According to the government’s gender pay gap data, men get promoted to senior, higher-paying construction roles, whereas women are grouped into admin and support roles that are lower paid.
It’s the same in many sectors but construction is particularly bad because women are so woefully underrepresented, at just under 14% of the workforce.
Peter Willis of Premier 1st for Property Care, commented,
“At Premier, we strive not to discriminate between any employees filling similar roles. Admittedly, we employ almost no women but that is not a conscious decision, simply a factor of our business.
As a small but fast-growing business, we are very aware of our responsibilities to conduct all our activities in a fair and balanced manner.”

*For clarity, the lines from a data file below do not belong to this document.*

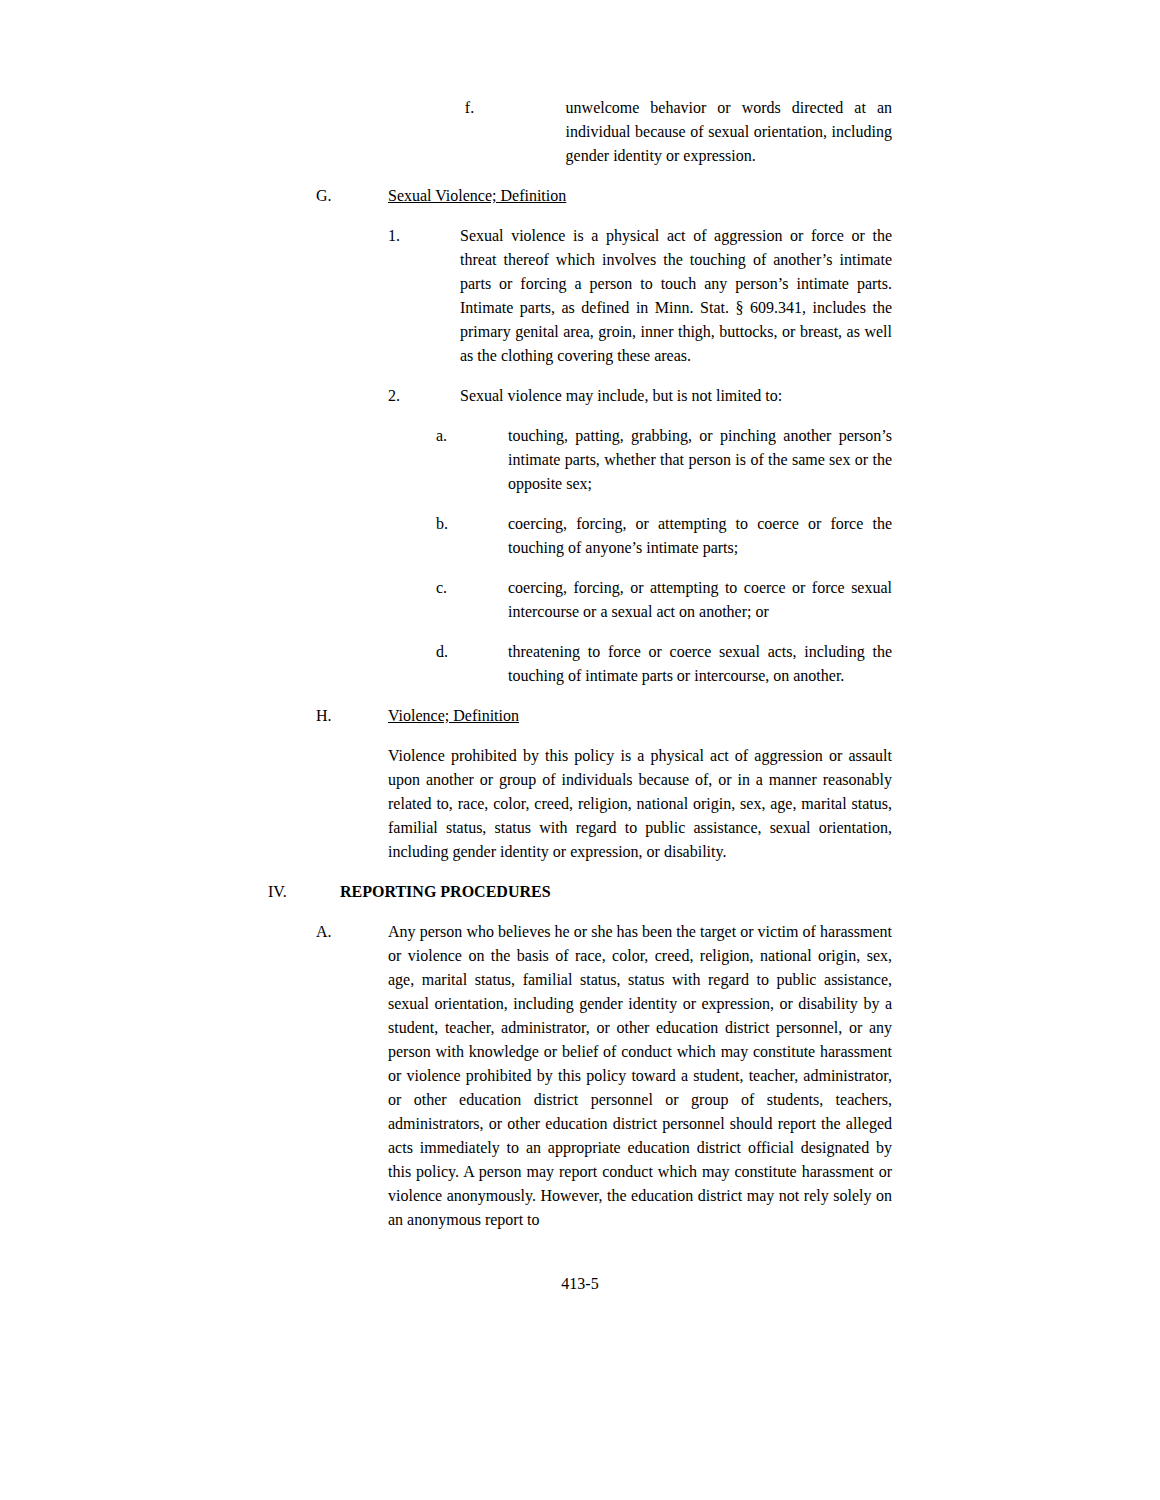f.
unwelcome behavior or words directed at an individual because of sexual orientation, including gender identity or expression.
G.
Sexual Violence; Definition
1.
Sexual violence is a physical act of aggression or force or the threat thereof which involves the touching of another’s intimate parts or forcing a person to touch any person’s intimate parts. Intimate parts, as defined in Minn. Stat. § 609.341, includes the primary genital area, groin, inner thigh, buttocks, or breast, as well as the clothing covering these areas.
2.
Sexual violence may include, but is not limited to:
a.
touching, patting, grabbing, or pinching another person’s intimate parts, whether that person is of the same sex or the opposite sex;
b.
coercing, forcing, or attempting to coerce or force the touching of anyone’s intimate parts;
c.
coercing, forcing, or attempting to coerce or force sexual intercourse or a sexual act on another; or
d.
threatening to force or coerce sexual acts, including the touching of intimate parts or intercourse, on another.
H.
Violence; Definition
Violence prohibited by this policy is a physical act of aggression or assault upon another or group of individuals because of, or in a manner reasonably related to, race, color, creed, religion, national origin, sex, age, marital status, familial status, status with regard to public assistance, sexual orientation, including gender identity or expression, or disability.
IV.
REPORTING PROCEDURES
A.
Any person who believes he or she has been the target or victim of harassment or violence on the basis of race, color, creed, religion, national origin, sex, age, marital status, familial status, status with regard to public assistance, sexual orientation, including gender identity or expression, or disability by a student, teacher, administrator, or other education district personnel, or any person with knowledge or belief of conduct which may constitute harassment or violence prohibited by this policy toward a student, teacher, administrator, or other education district personnel or group of students, teachers, administrators, or other education district personnel should report the alleged acts immediately to an appropriate education district official designated by this policy. A person may report conduct which may constitute harassment or violence anonymously. However, the education district may not rely solely on an anonymous report to
413-5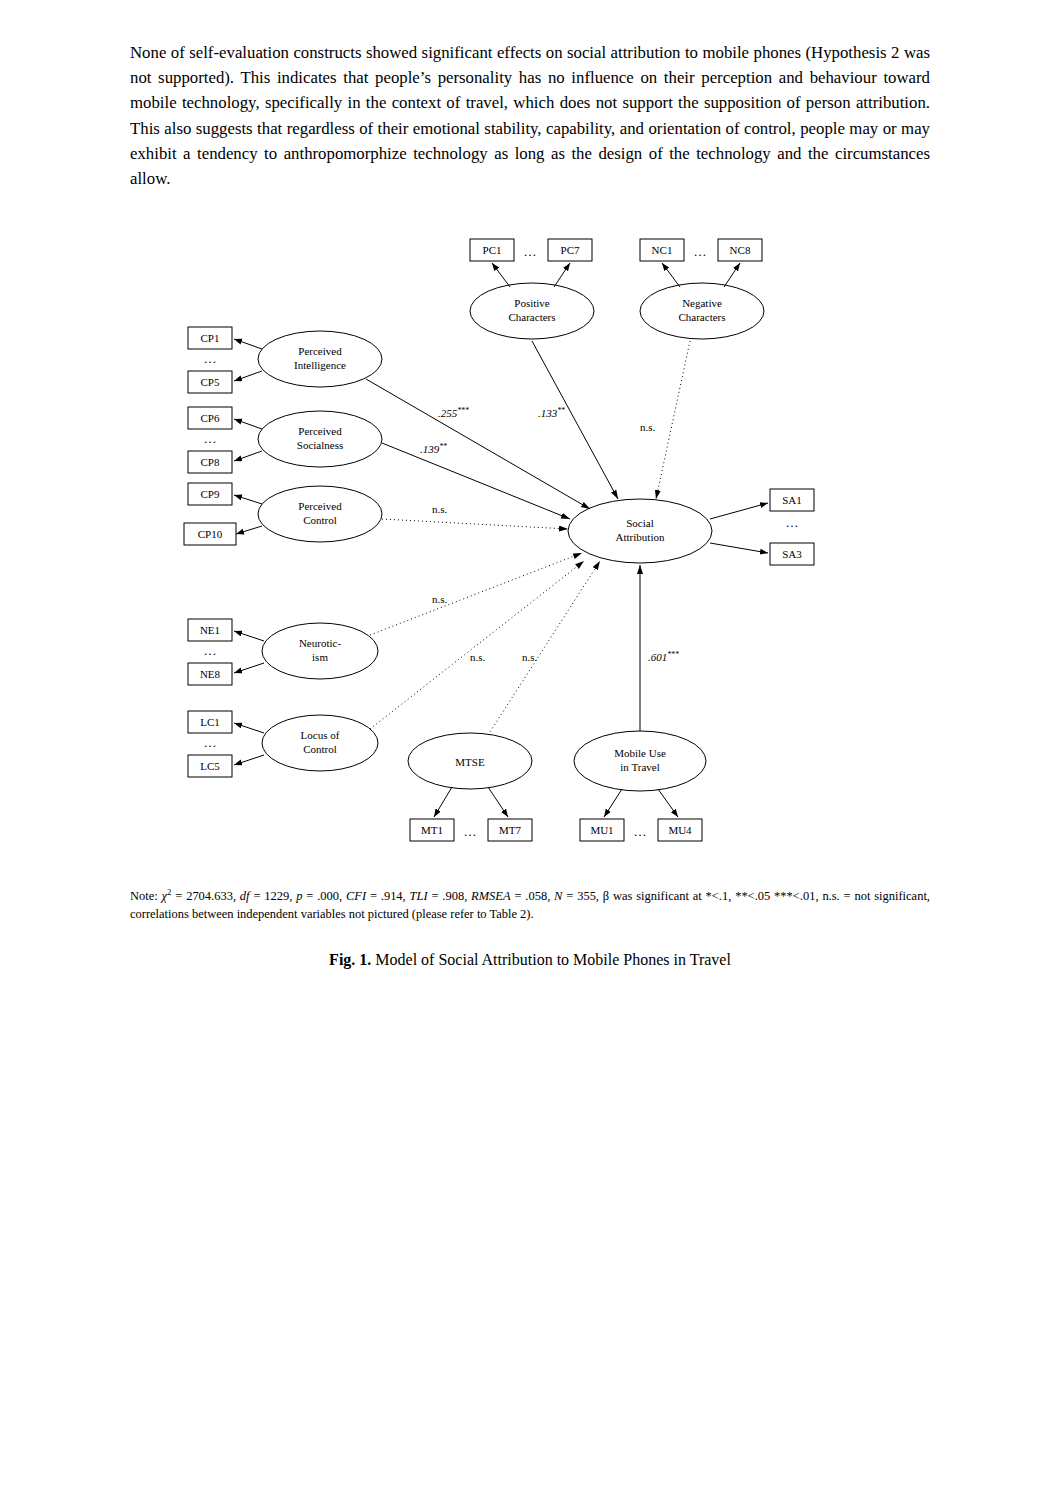None of self-evaluation constructs showed significant effects on social attribution to mobile phones (Hypothesis 2 was not supported). This indicates that people’s personality has no influence on their perception and behaviour toward mobile technology, specifically in the context of travel, which does not support the supposition of person attribution. This also suggests that regardless of their emotional stability, capability, and orientation of control, people may or may exhibit a tendency to anthropomorphize technology as long as the design of the technology and the circumstances allow.
PC1 … PC7 NC1 … NC8 Positive Characters Negative Characters CP1 … CP5 Perceived Intelligence CP6 … CP8 Perceived Socialness CP9 CP10 Perceived Control NE1 … NE8 Neurotic- ism LC1 … LC5 Locus of Control MTSE MT1 … MT7 Mobile Use in Travel MU1 … MU4 Social Attribution SA1 … SA3 .255*** .133** n.s. .139** n.s. n.s. n.s. n.s. .601***
Note: χ 2 = 2704.633, df = 1229, p = .000, CFI = .914, TLI = .908, RMSEA = .058, N = 355, β was significant at *<.1, **<.05 ***<.01, n.s. = not significant, correlations between independent variables not pictured (please refer to Table 2).
Fig. 1. Model of Social Attribution to Mobile Phones in Travel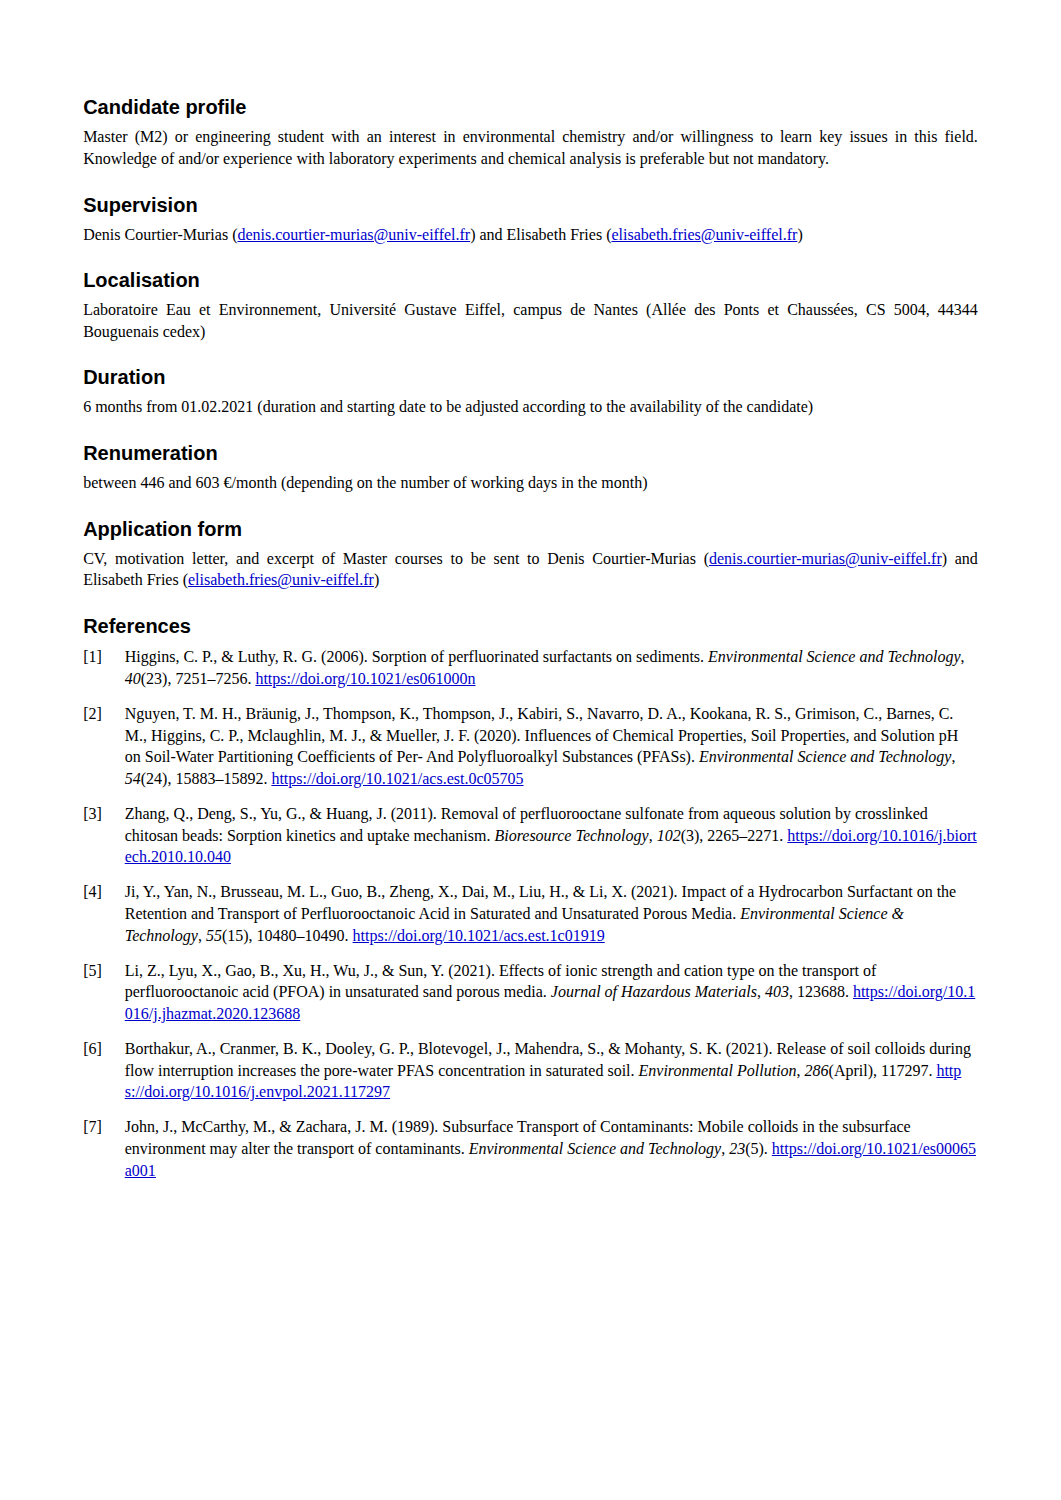Candidate profile
Master (M2) or engineering student with an interest in environmental chemistry and/or willingness to learn key issues in this field. Knowledge of and/or experience with laboratory experiments and chemical analysis is preferable but not mandatory.
Supervision
Denis Courtier-Murias (denis.courtier-murias@univ-eiffel.fr) and Elisabeth Fries (elisabeth.fries@univ-eiffel.fr)
Localisation
Laboratoire Eau et Environnement, Université Gustave Eiffel, campus de Nantes (Allée des Ponts et Chaussées, CS 5004, 44344 Bouguenais cedex)
Duration
6 months from 01.02.2021 (duration and starting date to be adjusted according to the availability of the candidate)
Renumeration
between 446 and 603 €/month (depending on the number of working days in the month)
Application form
CV, motivation letter, and excerpt of Master courses to be sent to Denis Courtier-Murias (denis.courtier-murias@univ-eiffel.fr) and Elisabeth Fries (elisabeth.fries@univ-eiffel.fr)
References
[1]
Higgins, C. P., & Luthy, R. G. (2006). Sorption of perfluorinated surfactants on sediments. Environmental Science and Technology, 40(23), 7251–7256. https://doi.org/10.1021/es061000n
[2]
Nguyen, T. M. H., Bräunig, J., Thompson, K., Thompson, J., Kabiri, S., Navarro, D. A., Kookana, R. S., Grimison, C., Barnes, C. M., Higgins, C. P., Mclaughlin, M. J., & Mueller, J. F. (2020). Influences of Chemical Properties, Soil Properties, and Solution pH on Soil-Water Partitioning Coefficients of Per- And Polyfluoroalkyl Substances (PFASs). Environmental Science and Technology, 54(24), 15883–15892. https://doi.org/10.1021/acs.est.0c05705
[3]
Zhang, Q., Deng, S., Yu, G., & Huang, J. (2011). Removal of perfluorooctane sulfonate from aqueous solution by crosslinked chitosan beads: Sorption kinetics and uptake mechanism. Bioresource Technology, 102(3), 2265–2271. https://doi.org/10.1016/j.biortech.2010.10.040
[4]
Ji, Y., Yan, N., Brusseau, M. L., Guo, B., Zheng, X., Dai, M., Liu, H., & Li, X. (2021). Impact of a Hydrocarbon Surfactant on the Retention and Transport of Perfluorooctanoic Acid in Saturated and Unsaturated Porous Media. Environmental Science & Technology, 55(15), 10480–10490. https://doi.org/10.1021/acs.est.1c01919
[5]
Li, Z., Lyu, X., Gao, B., Xu, H., Wu, J., & Sun, Y. (2021). Effects of ionic strength and cation type on the transport of perfluorooctanoic acid (PFOA) in unsaturated sand porous media. Journal of Hazardous Materials, 403, 123688. https://doi.org/10.1016/j.jhazmat.2020.123688
[6]
Borthakur, A., Cranmer, B. K., Dooley, G. P., Blotevogel, J., Mahendra, S., & Mohanty, S. K. (2021). Release of soil colloids during flow interruption increases the pore-water PFAS concentration in saturated soil. Environmental Pollution, 286(April), 117297. https://doi.org/10.1016/j.envpol.2021.117297
[7]
John, J., McCarthy, M., & Zachara, J. M. (1989). Subsurface Transport of Contaminants: Mobile colloids in the subsurface environment may alter the transport of contaminants. Environmental Science and Technology, 23(5). https://doi.org/10.1021/es00065a001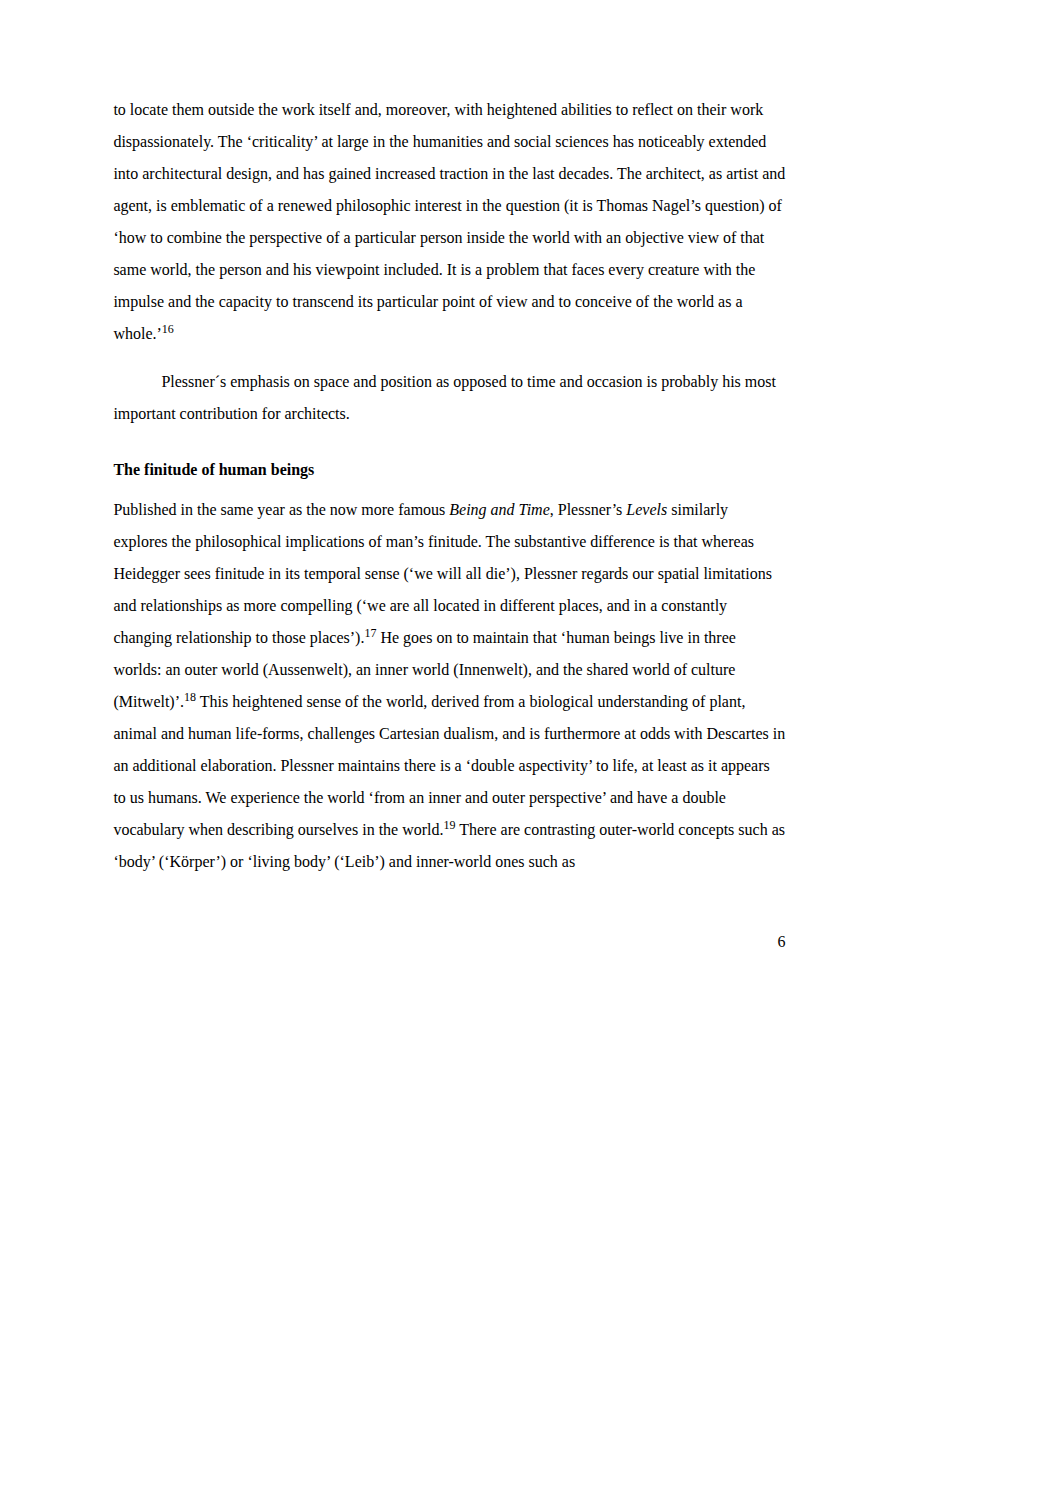to locate them outside the work itself and, moreover, with heightened abilities to reflect on their work dispassionately. The ‘criticality’ at large in the humanities and social sciences has noticeably extended into architectural design, and has gained increased traction in the last decades. The architect, as artist and agent, is emblematic of a renewed philosophic interest in the question (it is Thomas Nagel’s question) of ‘how to combine the perspective of a particular person inside the world with an objective view of that same world, the person and his viewpoint included. It is a problem that faces every creature with the impulse and the capacity to transcend its particular point of view and to conceive of the world as a whole.’16
Plessner´s emphasis on space and position as opposed to time and occasion is probably his most important contribution for architects.
The finitude of human beings
Published in the same year as the now more famous Being and Time, Plessner’s Levels similarly explores the philosophical implications of man’s finitude. The substantive difference is that whereas Heidegger sees finitude in its temporal sense (‘we will all die’), Plessner regards our spatial limitations and relationships as more compelling (‘we are all located in different places, and in a constantly changing relationship to those places’).17 He goes on to maintain that ‘human beings live in three worlds: an outer world (Aussenwelt), an inner world (Innenwelt), and the shared world of culture (Mitwelt)’.18 This heightened sense of the world, derived from a biological understanding of plant, animal and human life-forms, challenges Cartesian dualism, and is furthermore at odds with Descartes in an additional elaboration. Plessner maintains there is a ‘double aspectivity’ to life, at least as it appears to us humans. We experience the world ‘from an inner and outer perspective’ and have a double vocabulary when describing ourselves in the world.19 There are contrasting outer-world concepts such as ‘body’ (‘Körper’) or ‘living body’ (‘Leib’) and inner-world ones such as
6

By Building’s calculations, the average median pay gap of the top 10 UK contractors is 25%. The data also shows pay gaps in construction go as high as 48% – to put this in context, the Office for National Statistics reckoned in 2017 that the overall pay gap in the UK was 18.4%.
Many critics have slammed the data on average hourly pay as meaningless because it fails to take into account factors such as part-time working, amount of experience, and the type of work people are doing. Even supporters of the legislation, such as Theresa Mohammed, chair of the National Association of Women in Construction, admit the data “does not go below the surface” to tackle the fundamental reasons why women earn less than men.
And yet, this data-gathering exercise – the most comprehensive of its kind – cannot simply be batted away. It is relevant and could be the start of a cultural shift where people – women in particular – feel empowered to start asking questions about salary offers and pay rises.
However imperfect the data may be, the principle of transparency and accountability around women’s pay has been established. Companies will want to get their excuses in, to explain away their disappointing statistics to female staff. They shouldn’t. No one intends to have a pay gap in their organisation, it’s something that develops over time when nobody is looking. But now we are, so let’s close the gap.